Last year, female workers in Iceland left their workplaces 14 per cent earlier, to protest the gender pay gap. Now, in a country which already has equal pay laws, the government has now introduced “legislation requiring employers to prove they are paying men and women equally“, the first country in the world to do so.
Prime Minister of the United Kingdom Theresa May formally triggered the Brexit process.
The Middle East
- It is the start of the new school year in Afghanistan, but 3.7 million boys and girls will not be attendance, “because of increased violence, displacement, and poverty“, and this trend will prove to be deleterious for the country in the long run.
- “Hearts-and-minds” aid programmes in Afghanistan bring about useful benefits, but they also have unintended consequences, when “Taliban insurgents target villages where [the] aid projects have gained traction“.
- In Yemen, where there are two separate but overlapping conflicts, Iran is transferring sophisticated arms to the Houthi rebels in the country. These weapons include “so-called kamikaze aerial drone technology“, and is likely to escalate the conflicts.
- A comprehensive negotiated political settlement is elusive, as three million Yemenis remain displaced from their homes.
- Republican leaders in the House of Representatives pulled legislation to repeal the Affordable Care Act. It showed that “Republicans – now in control of the House, the Senate and the presidency – could not band together on a major priority“.
Declaring the end of a “war on coal”, President Donald Trump signed an executive order to review aspects of former President Barack Obama’s climate change strategy, starting with the rolling back of the Clean Power Plan. Mr. Trump’s plan may benefit the coal industry, but not necessarily the workers of the coal industry.

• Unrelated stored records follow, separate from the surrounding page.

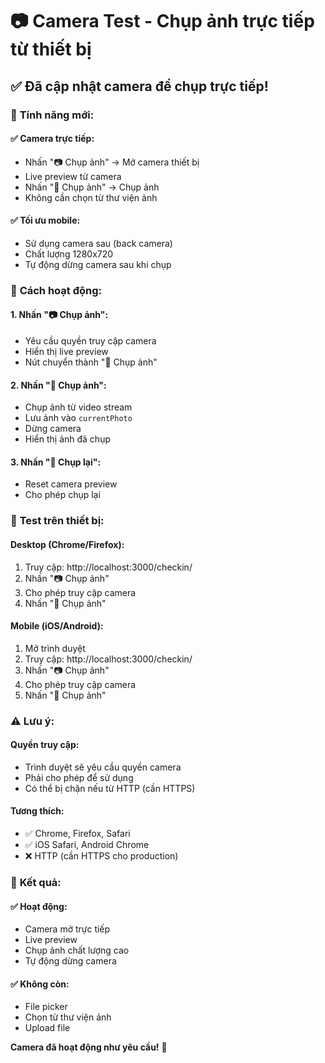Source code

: # 📷 Camera Test - Chụp ảnh trực tiếp từ thiết bị

## ✅ **Đã cập nhật camera để chụp trực tiếp!**

### 🎯 **Tính năng mới:**

#### **✅ Camera trực tiếp:**
- Nhấn "📷 Chụp ảnh" → Mở camera thiết bị
- Live preview từ camera
- Nhấn "📸 Chụp ảnh" → Chụp ảnh
- Không cần chọn từ thư viện ảnh

#### **✅ Tối ưu mobile:**
- Sử dụng camera sau (back camera)
- Chất lượng 1280x720
- Tự động dừng camera sau khi chụp

### 🔧 **Cách hoạt động:**

#### **1. Nhấn "📷 Chụp ảnh":**
- Yêu cầu quyền truy cập camera
- Hiển thị live preview
- Nút chuyển thành "📸 Chụp ảnh"

#### **2. Nhấn "📸 Chụp ảnh":**
- Chụp ảnh từ video stream
- Lưu ảnh vào `currentPhoto`
- Dừng camera
- Hiển thị ảnh đã chụp

#### **3. Nhấn "🔄 Chụp lại":**
- Reset camera preview
- Cho phép chụp lại

### 📱 **Test trên thiết bị:**

#### **Desktop (Chrome/Firefox):**
1. Truy cập: http://localhost:3000/checkin/
2. Nhấn "📷 Chụp ảnh"
3. Cho phép truy cập camera
4. Nhấn "📸 Chụp ảnh"

#### **Mobile (iOS/Android):**
1. Mở trình duyệt
2. Truy cập: http://localhost:3000/checkin/
3. Nhấn "📷 Chụp ảnh"
4. Cho phép truy cập camera
5. Nhấn "📸 Chụp ảnh"

### ⚠️ **Lưu ý:**

#### **Quyền truy cập:**
- Trình duyệt sẽ yêu cầu quyền camera
- Phải cho phép để sử dụng
- Có thể bị chặn nếu từ HTTP (cần HTTPS)

#### **Tương thích:**
- ✅ Chrome, Firefox, Safari
- ✅ iOS Safari, Android Chrome
- ❌ HTTP (cần HTTPS cho production)

### 🚀 **Kết quả:**

#### **✅ Hoạt động:**
- Camera mở trực tiếp
- Live preview
- Chụp ảnh chất lượng cao
- Tự động dừng camera

#### **✅ Không còn:**
- File picker
- Chọn từ thư viện ảnh
- Upload file

**Camera đã hoạt động như yêu cầu!** 📸

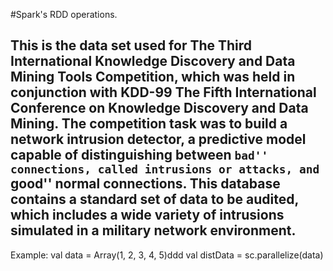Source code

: 
#Spark's RDD operations.

## This is the data set used for The Third International Knowledge Discovery and Data Mining Tools Competition, which was held in conjunction with KDD-99 The Fifth International Conference on Knowledge Discovery and Data Mining. The competition task was to build a network intrusion detector, a predictive model capable of distinguishing between ``bad'' connections, called intrusions or attacks, and ``good'' normal connections. This database contains a standard set of data to be audited, which includes a wide variety of intrusions simulated in a military network environment.



Example:
  val data = Array(1, 2, 3, 4, 5)ddd
  val distData = sc.parallelize(data)
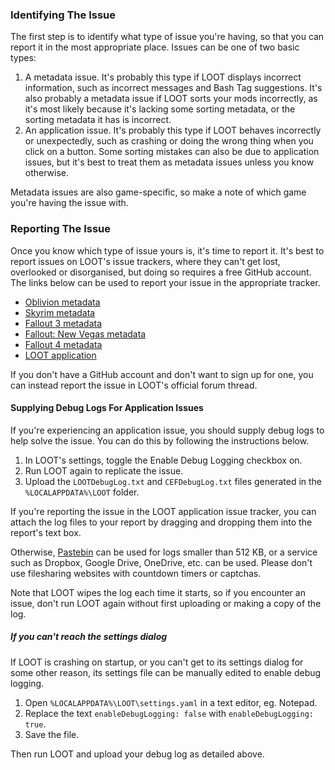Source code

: ### Identifying The Issue

The first step is to identify what type of issue you're having, so that you can report it in the most appropriate place. Issues can be one of two basic types:

1. A metadata issue. It's probably this type if LOOT displays incorrect information, such as incorrect messages and Bash Tag suggestions. It's also probably a metadata issue if LOOT sorts your mods incorrectly, as it's most likely because it's lacking some sorting metadata, or the sorting metadata it has is incorrect.
2. An application issue. It's probably this type if LOOT behaves incorrectly or unexpectedly, such as crashing or doing the wrong thing when you click on a button. Some sorting mistakes can also be due to application issues, but it's best to treat them as metadata issues unless you know otherwise.

Metadata issues are also game-specific, so make a note of which game you're having the issue with.

### Reporting The Issue

Once you know which type of issue yours is, it's time to report it. It's best to report issues on LOOT's issue trackers, where they can't get lost, overlooked or disorganised, but doing so requires a free GitHub account. The links below can be used to report your issue in the appropriate tracker.

* [Oblivion metadata](https://github.com/loot/oblivion/issues/new)
* [Skyrim metadata](https://github.com/loot/skyrim/issues/new)
* [Fallout 3 metadata](https://github.com/loot/fallout3/issues/new)
* [Fallout: New Vegas metadata](https://github.com/loot/falloutnv/issues/new)
* [Fallout 4 metadata](https://github.com/loot/fallout4/issues/new)
* [LOOT application](https://github.com/loot/loot/issues/new)

If you don't have a GitHub account and don't want to sign up for one, you can instead report the issue in LOOT's official forum thread.

#### Supplying Debug Logs For Application Issues

If you're experiencing an application issue, you should supply debug logs to help solve the issue. You can do this by following the instructions below.

1. In LOOT's settings, toggle the Enable Debug Logging checkbox on.
2. Run LOOT again to replicate the issue.
3. Upload the `LOOTDebugLog.txt` and `CEFDebugLog.txt` files generated in the `%LOCALAPPDATA%\LOOT` folder.

If you're reporting the issue in the LOOT application issue tracker, you can attach the log files to your report by dragging and dropping them into the report's text box.

Otherwise, [Pastebin](http://pastebin.com/) can be used for logs smaller than 512 KB, or a service such as Dropbox, Google Drive, OneDrive, etc. can be used. Please don't use filesharing websites with countdown timers or captchas.

Note that LOOT wipes the log each time it starts, so if you encounter an issue, don't run LOOT again without first uploading or making a copy of the log.

##### If you can't reach the settings dialog

If LOOT is crashing on startup, or you can't get to its settings dialog for some other reason, its settings file can be manually edited to enable debug logging.

1. Open `%LOCALAPPDATA%\LOOT\settings.yaml` in a text editor, eg. Notepad.
2. Replace the text `enableDebugLogging: false` with `enableDebugLogging: true`.
3. Save the file.

Then run LOOT and upload your debug log as detailed above.
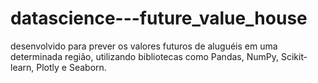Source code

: # datascience---future_value_house
desenvolvido para prever os valores futuros de aluguéis em uma determinada região, utilizando bibliotecas como Pandas, NumPy, Scikit-learn, Plotly e Seaborn. 
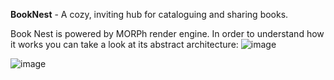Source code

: <b>BookNest</b> - A cozy, inviting hub for cataloguing and sharing books.

Book Nest is powered by MORPh render engine. 
In order to understand how it works you can take a look at its abstract architecture:
![image](https://github.com/user-attachments/assets/b0b58d76-5dae-4d0b-9280-c7ce236f581a)

![image](https://github.com/user-attachments/assets/fe2d1b6a-2027-4593-82ea-ba53c5677101)


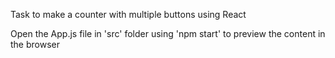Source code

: Task to make a counter with multiple buttons using React

Open the App.js file in 'src' folder using 'npm start' to preview the content in the browser

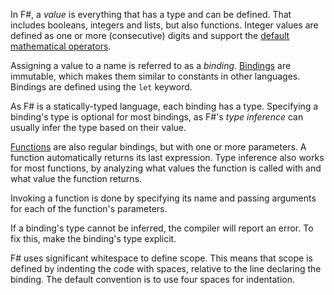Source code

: In F#, a _value_ is everything that has a type and can be defined. That includes booleans, integers and lists, but also functions. Integer values are defined as one or more (consecutive) digits and support the [default mathematical operators][operators].

Assigning a value to a name is referred to as a _binding_. [Bindings][bindings] are immutable, which makes them similar to constants in other languages. Bindings are defined using the `let` keyword.

As F# is a statically-typed language, each binding has a type. Specifying a binding's type is optional for most bindings, as F#'s _type inference_ can usually infer the type based on their value.

[Functions][functions] are also regular bindings, but with one or more parameters. A function automatically returns its last expression. Type inference also works for most functions, by analyzing what values the function is called with and what value the function returns.

Invoking a function is done by specifying its name and passing arguments for each of the function's parameters.

If a binding's type cannot be inferred, the compiler will report an error. To fix this, make the binding's type explicit.

F# uses significant whitespace to define scope. This means that scope is defined by indenting the code with spaces, relative to the line declaring the binding. The default convention is to use four spaces for indentation.

[bindings]: https://docs.microsoft.com/en-us/dotnet/fsharp/language-reference/values/#binding-a-value
[functions]: https://docs.microsoft.com/en-us/dotnet/fsharp/language-reference/functions/#remarks
[operators]: https://docs.microsoft.com/en-us/dotnet/fsharp/language-reference/symbol-and-operator-reference/arithmetic-operators
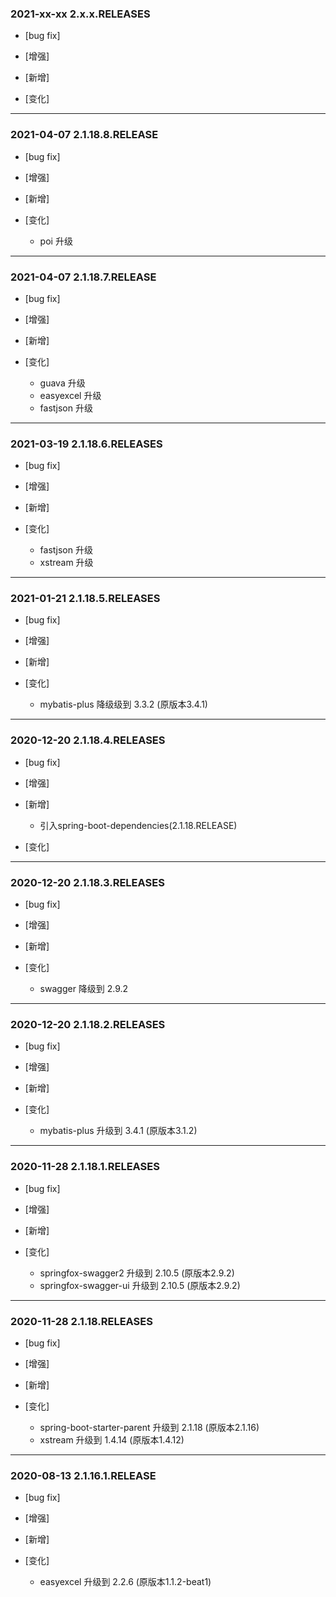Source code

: ### 2021-xx-xx 2.x.x.RELEASES

- [bug fix]

- [增强]

- [新增]

- [变化]

---

### 2021-04-07 2.1.18.8.RELEASE

- [bug fix]

- [增强]

- [新增]

- [变化]
  - poi 升级
---

### 2021-04-07 2.1.18.7.RELEASE

- [bug fix]

- [增强]

- [新增]

- [变化]
  - guava 升级
  - easyexcel 升级
  - fastjson 升级
---

### 2021-03-19 2.1.18.6.RELEASES

- [bug fix]

- [增强]

- [新增]

- [变化]
  - fastjson 升级
  - xstream 升级
---

### 2021-01-21 2.1.18.5.RELEASES

- [bug fix]

- [增强]

- [新增]

- [变化]
  - mybatis-plus 降级级到 3.3.2 (原版本3.4.1)
---

### 2020-12-20 2.1.18.4.RELEASES

- [bug fix]

- [增强]

- [新增]
  - 引入spring-boot-dependencies(2.1.18.RELEASE)
- [变化]

---
### 2020-12-20 2.1.18.3.RELEASES

- [bug fix]

- [增强]

- [新增]

- [变化]
  - swagger 降级到 2.9.2

---

### 2020-12-20 2.1.18.2.RELEASES

- [bug fix]

- [增强]

- [新增]

- [变化]
    - mybatis-plus 升级到 3.4.1 (原版本3.1.2)

---

### 2020-11-28 2.1.18.1.RELEASES

- [bug fix]

- [增强]

- [新增]

- [变化]
    - springfox-swagger2 升级到 2.10.5 (原版本2.9.2)
    - springfox-swagger-ui 升级到 2.10.5 (原版本2.9.2)

---

### 2020-11-28 2.1.18.RELEASES

- [bug fix]

- [增强]

- [新增]

- [变化]
    - spring-boot-starter-parent 升级到 2.1.18 (原版本2.1.16)
    - xstream 升级到 1.4.14 (原版本1.4.12)

---

### 2020-08-13 2.1.16.1.RELEASE

- [bug fix]

- [增强]

- [新增]

- [变化]
    - easyexcel 升级到 2.2.6 (原版本1.1.2-beat1)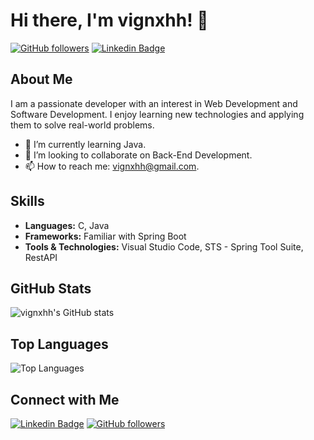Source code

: # Hi there, I'm vignxhh! 👋

[![GitHub followers](https://img.shields.io/github/followers/vignxhh?label=Follow&style=social)](https://github.com/vignxhh)
[![Linkedin Badge](https://img.shields.io/badge/-vignxhh-blue?style=flat-square&logo=Linkedin&logoColor=white&link=https://www.linkedin.com/in/vignxhh/)](https://www.linkedin.com/in/vignxhh/)

## About Me

I am a passionate developer with an interest in Web Development and Software Development. I enjoy learning new technologies and applying them to solve real-world problems.

- 🌱 I’m currently learning Java.
- 👯 I’m looking to collaborate on Back-End Development.
- 📫 How to reach me: vignxhh@gmail.com.

## Skills

- **Languages:** C, Java
- **Frameworks:** Familiar with Spring Boot
- **Tools & Technologies:** Visual Studio Code, STS - Spring Tool Suite, RestAPI

<!-- ## Projects

Here are a few projects I've worked on:

1. **[Project Name](link-to-project-repo):** Brief description of the project.
2. **[Project Name](link-to-project-repo):** Brief description of the project.
3. **[Project Name](link-to-project-repo):** Brief description of the project.
-->

## GitHub Stats

![vignxhh's GitHub stats](https://github-readme-stats.vercel.app/api?username=vignxhh&show_icons=true&theme=radical)

## Top Languages

![Top Languages](https://github-readme-stats.vercel.app/api/top-langs/?username=vignxhh&layout=compact&theme=radical)

## Connect with Me

[![Linkedin Badge](https://img.shields.io/badge/-vignxhh-blue?style=flat-square&logo=Linkedin&logoColor=white&link=https://www.linkedin.com/in/vignxhh/)](https://www.linkedin.com/in/vignxhh/)
[![GitHub followers](https://img.shields.io/github/followers/vignxhh?label=Follow&style=social)](https://github.com/vignxhh)
<!---
vignxhh/vignxhh is a ✨ special ✨ repository because its `README.md` (this file) appears on your GitHub profile.
You can click the Preview link to take a look at your changes.
--->
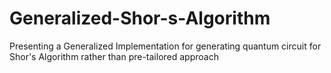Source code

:# Generalized-Shor-s-Algorithm
Presenting a Generalized Implementation for generating quantum circuit for Shor's Algorithm rather than pre-tailored approach
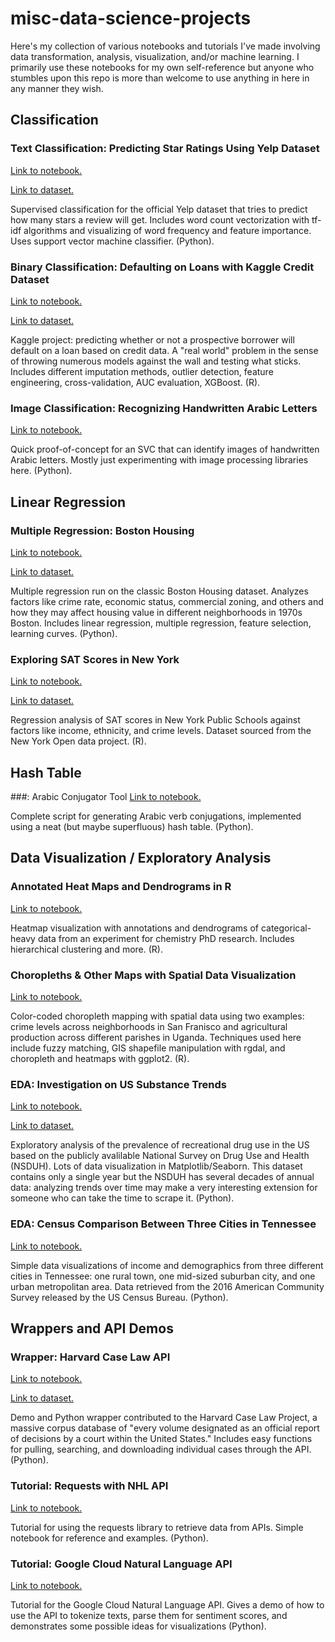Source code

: # misc-data-science-projects
Here's my collection of various notebooks and tutorials I've made involving data transformation, analysis, visualization, and/or machine learning. I primarily use these notebooks for my own self-reference but anyone who stumbles upon this repo is more than welcome to use anything in here in any manner they wish.



## Classification

### Text Classification: Predicting Star Ratings Using Yelp Dataset
[Link to notebook.](https://github.com/robaleman/misc-data-science-projects/blob/master/Yelp-Rating-Classification.ipynb)

[Link to dataset.](https://www.kaggle.com/c/GiveMeSomeCredit)

Supervised classification for the official Yelp dataset that tries to predict how many stars a review will get. Includes word count vectorization with tf-idf algorithms and visualizing of word frequency and feature importance. Uses support vector machine classifier. (Python).

### Binary Classification: Defaulting on Loans with Kaggle Credit Dataset
[Link to notebook.](https://github.com/robaleman/misc-data-science-projects/blob/master/Credit-Score-Binary-Classification.ipynb)

[Link to dataset.](https://github.com/robaleman/misc-data-science-projects/blob/master/Credit-Score-Binary-Classification.ipynb)

Kaggle project: predicting whether or not a prospective borrower will default on a loan based on credit data. A "real world" problem in the sense of throwing numerous models against the wall and testing what sticks. Includes different imputation methods, outlier detection, feature engineering, cross-validation, AUC evaluation, XGBoost. (R).

### Image Classification: Recognizing Handwritten Arabic Letters
[Link to notebook.](https://github.com/robaleman/misc-data-science-projects/blob/master/Arabic-Letter-Recognition.ipynb)

Quick proof-of-concept for an SVC that can identify images of handwritten Arabic letters. Mostly just experimenting with image processing libraries here. (Python).



## Linear Regression

### Multiple Regression: Boston Housing
[Link to notebook.](https://github.com/robaleman/misc-data-science-projects/blob/master/Boston-Housing.ipynb)

[Link to dataset.](https://www.cs.toronto.edu/~delve/data/boston/bostonDetail.html)

Multiple regression run on the classic Boston Housing dataset. Analyzes factors like crime rate, economic status, commercial zoning, and others and how they may affect housing value in different neighborhoods in 1970s Boston. Includes linear regression, multiple regression, feature selection, learning curves. (Python).

### Exploring SAT Scores in New York
[Link to notebook.](https://github.com/robaleman/misc-data-science-projects/blob/master/SAT-Scores.ipynb)

[Link to dataset.](https://data.cityofnewyork.us/Education/2012-SAT-Results/f9bf-2cp4)

Regression analysis of SAT scores in New York Public Schools against factors like income, ethnicity, and crime levels. Dataset sourced from the New York Open data project. (R).



## Hash Table

###: Arabic Conjugator Tool
[Link to notebook.](https://github.com/robaleman/arabic-conjugation)

Complete script for generating Arabic verb conjugations, implemented using a neat (but maybe superfluous) hash table. (Python).



## Data Visualization / Exploratory Analysis

### Annotated Heat Maps and Dendrograms in R
[Link to notebook.](https://github.com/robaleman/misc-data-science-projects/blob/master/Compound-Heatmap.ipynb)

Heatmap visualization with annotations and dendrograms of categorical-heavy data from an experiment for chemistry PhD research. Includes hierarchical clustering and more. (R).

### Choropleths & Other Maps with Spatial Data Visualization
[Link to notebook.](https://github.com/robaleman/misc-data-science-projects/blob/master/Choropleth-Maps.ipynb)

Color-coded choropleth mapping with spatial data using two examples: crime levels across neighborhoods in San Franisco and agricultural production across different parishes in Uganda. Techniques used here include fuzzy matching, GIS shapefile manipulation with rgdal, and choropleth and heatmaps with ggplot2. (R).

### EDA: Investigation on US Substance Trends
[Link to notebook.](https://github.com/robaleman/misc-data-science-projects/blob/master/Drugs-Prevalence%20and%20Demographics.ipynb)

[Link to dataset.](https://www.samhsa.gov/data/release/2017-national-survey-drug-use-and-health-nsduh-releases)

Exploratory analysis of the prevalence of recreational drug use in the US based on the publicly avalilable National Survey on Drug Use and Health (NSDUH). Lots of data visualization in Matplotlib/Seaborn. This dataset contains only a single year but the NSDUH has several decades of annual data: analyzing trends over time may make a very interesting extension for someone who can take the time to scrape it. (Python).

### EDA: Census Comparison Between Three Cities in Tennessee
[Link to notebook.](https://github.com/robaleman/misc-data-science-projects/blob/master/TN_City_Demographics.ipynb)

Simple data visualizations of income and demographics from three different cities in Tennessee: one rural town, one mid-sized suburban city, and one urban metropolitan area. Data retrieved from the 2016 American Community Survey released by the US Census Bureau. (Python). 



## Wrappers and API Demos

### Wrapper: Harvard Case Law API
[Link to notebook.](https://github.com/harvard-lil/cap-examples/tree/develop/python_wrapper)

[Link to dataset.](https://case.law/)

Demo and Python wrapper contributed to the Harvard Case Law Project, a massive corpus database of "every volume designated as an official report of decisions by a court within the United States." Includes easy functions for pulling, searching, and downloading individual cases through the API.  (Python).

### Tutorial: Requests with NHL API
[Link to notebook.](https://github.com/robaleman/misc-data-science-projects/blob/master/NHL-Data-Retrieval.ipynb)

Tutorial for using the requests library to retrieve data from APIs. Simple notebook for reference and examples. (Python).

### Tutorial: Google Cloud Natural Language API
[Link to notebook.](https://github.com/robaleman/misc-data-science-projects/blob/master/Google-Cloud-Sentiment-Demo.ipynb)

Tutorial for the Google Cloud Natural Language API. Gives a demo of how to use the API to tokenize texts, parse them for sentiment scores, and demonstrates some possible ideas for visualizations (Python).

There is a heated debate in Paraguay, on whether former presidents should be allowed to be re-elected. A constitutional amendment is on the way, yet 77 per cent of the country’s citizens are against it.
- Venezuela is still in the middle of a political and economic crisis, though “the Venezuelan nexus between organised crime and Iran’s radical Islamic network [Hezbollah, in particular]“, deserves more attention, especially by the United States.